Joint PMF of two order statistics with discrete parent distributions

Question

Let $X_1, X_2$ be i.i.d from a discrete distribution with finite support with cumulative distribution $F(x)$ and probability mass function $f(x)$. Let $X_{1:2}$ and $X_{2:2}$ represent the order statistics. How can I derive the joint probability function for $x<y$, $$P[X_{1:2}=x,X_{2:2}=y]$$ of this two order statistics?

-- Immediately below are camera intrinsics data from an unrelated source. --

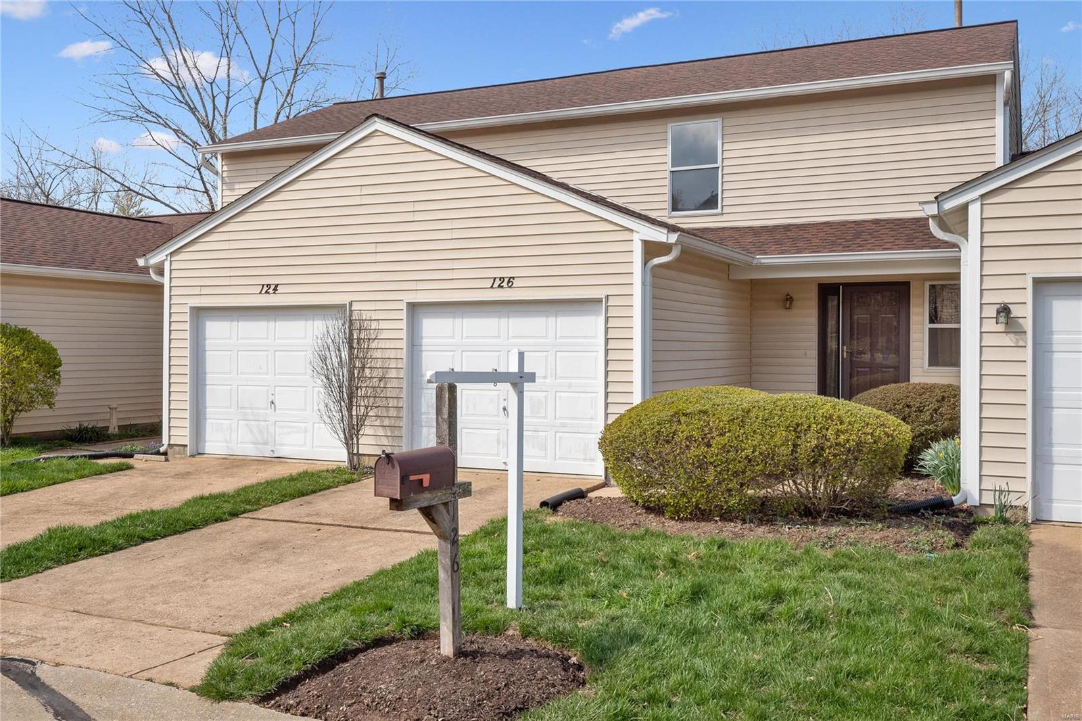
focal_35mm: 36
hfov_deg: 53.1
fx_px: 1082
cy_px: 360
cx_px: 541
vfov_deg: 36.9
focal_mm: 18
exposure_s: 1/400
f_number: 8
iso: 400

Note: I think it has to be the same as: $$P[\textrm{min}[X_1,X_2]=x,\textrm{max}[X_1,X_2]=y]$$.

Answer 1

In the $x < y$ case you get $P[X_{1:2}=x,X_{2:2}=y]$ $= P[X_{1}=x,X_{2}=y]+P[X_{1}=y,X_{2}=x] $ $= 2 P[X_{i}=x]P[X_{j}=y]$

while in the $x = y$ case you get $P[X_{1:2}=x,X_{2:2}=x] $ $=P[X_{1}=x,X_{2}=x] $ $= P[X_{i}=x]^2$

and in the $x > y$ case you get $P[X_{1:2}=x,X_{2:2}=x] =0$